Messaggio da steno » lun ott 08, 2012 9:01 am

Gentilissimi,
seppure intervengo poco leggo spesso questo forum che è veramente un aggiornatissimo concentrato di consigli e conoscenze.

Ho un dubbio in matematica, riguarda le "definizioni".
Un insegnante di prima "media" ci tiene molto che i ragazzi imparino le "definizioni", con il loro linguaggio così ostico e specifico.

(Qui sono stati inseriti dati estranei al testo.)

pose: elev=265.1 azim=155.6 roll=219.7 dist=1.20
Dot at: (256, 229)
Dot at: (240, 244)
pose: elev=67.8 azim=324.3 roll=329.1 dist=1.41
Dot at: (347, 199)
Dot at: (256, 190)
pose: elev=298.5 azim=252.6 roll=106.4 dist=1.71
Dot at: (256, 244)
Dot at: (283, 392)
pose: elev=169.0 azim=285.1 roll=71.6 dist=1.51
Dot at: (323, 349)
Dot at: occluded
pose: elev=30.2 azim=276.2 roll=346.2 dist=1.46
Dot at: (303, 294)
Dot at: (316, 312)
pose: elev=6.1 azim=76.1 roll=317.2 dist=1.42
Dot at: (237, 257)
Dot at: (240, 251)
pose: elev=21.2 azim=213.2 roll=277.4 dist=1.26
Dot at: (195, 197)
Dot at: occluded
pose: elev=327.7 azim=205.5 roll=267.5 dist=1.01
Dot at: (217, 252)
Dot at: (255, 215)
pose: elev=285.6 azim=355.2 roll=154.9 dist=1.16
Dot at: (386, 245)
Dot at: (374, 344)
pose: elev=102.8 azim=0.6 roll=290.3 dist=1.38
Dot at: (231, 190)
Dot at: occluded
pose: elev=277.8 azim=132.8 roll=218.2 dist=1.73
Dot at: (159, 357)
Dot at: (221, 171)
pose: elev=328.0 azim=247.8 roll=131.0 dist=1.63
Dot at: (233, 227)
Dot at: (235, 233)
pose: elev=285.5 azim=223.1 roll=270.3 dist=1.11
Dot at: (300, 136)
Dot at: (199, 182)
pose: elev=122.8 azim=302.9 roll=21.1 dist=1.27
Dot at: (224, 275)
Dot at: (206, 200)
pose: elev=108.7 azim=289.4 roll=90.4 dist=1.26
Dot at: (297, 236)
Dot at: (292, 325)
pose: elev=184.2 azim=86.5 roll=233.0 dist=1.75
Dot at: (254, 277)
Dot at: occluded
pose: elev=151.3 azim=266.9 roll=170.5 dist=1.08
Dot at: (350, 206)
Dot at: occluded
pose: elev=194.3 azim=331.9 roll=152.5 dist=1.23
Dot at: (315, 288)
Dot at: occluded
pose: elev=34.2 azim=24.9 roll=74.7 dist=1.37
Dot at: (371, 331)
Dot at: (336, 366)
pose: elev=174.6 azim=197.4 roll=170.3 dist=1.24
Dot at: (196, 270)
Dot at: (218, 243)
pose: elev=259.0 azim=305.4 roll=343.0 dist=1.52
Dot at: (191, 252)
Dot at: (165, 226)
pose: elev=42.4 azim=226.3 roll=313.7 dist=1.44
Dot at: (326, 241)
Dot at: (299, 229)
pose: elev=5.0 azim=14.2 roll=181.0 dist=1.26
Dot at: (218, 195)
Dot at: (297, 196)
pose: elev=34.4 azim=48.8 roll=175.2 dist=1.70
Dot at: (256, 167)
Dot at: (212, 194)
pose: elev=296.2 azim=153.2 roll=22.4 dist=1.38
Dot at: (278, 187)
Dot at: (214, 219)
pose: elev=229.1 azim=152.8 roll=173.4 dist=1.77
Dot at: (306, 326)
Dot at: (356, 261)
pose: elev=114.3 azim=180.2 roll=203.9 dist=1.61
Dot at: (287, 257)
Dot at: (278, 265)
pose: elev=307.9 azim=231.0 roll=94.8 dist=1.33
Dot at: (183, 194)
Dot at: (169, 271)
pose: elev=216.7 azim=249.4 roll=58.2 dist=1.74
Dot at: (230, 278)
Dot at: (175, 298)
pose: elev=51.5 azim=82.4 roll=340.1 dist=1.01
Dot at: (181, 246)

Quando qualche studente (ma spesso più di qualche) non le impara perfettamente a memoria, l'insegnante gli fa ricopiare per casa la definizione (10 volte), per poi raddoppiare (20 volte) se ancora non la sa e così via. Giorni fa un ragazzino doveva ricopiarne una 80 volte.
Ovviamente tra i destinatari di queste copiature ci sono anche ragazzini con diagnosi di DSA, e questo mi lascia molto perplesso.
Volevo capire se secondo voi questa pratica può essere di qualche utilità da un punto di vista degli apprendimenti o se è controproducente, in particolare per i ragazzini con DSA, o se addirittura vi sia l'obbligo di esonerarli.
Ovviamente io ho delle mie opinioni a riguardo, ma volevo confrontarmi con chi ne sa più di me.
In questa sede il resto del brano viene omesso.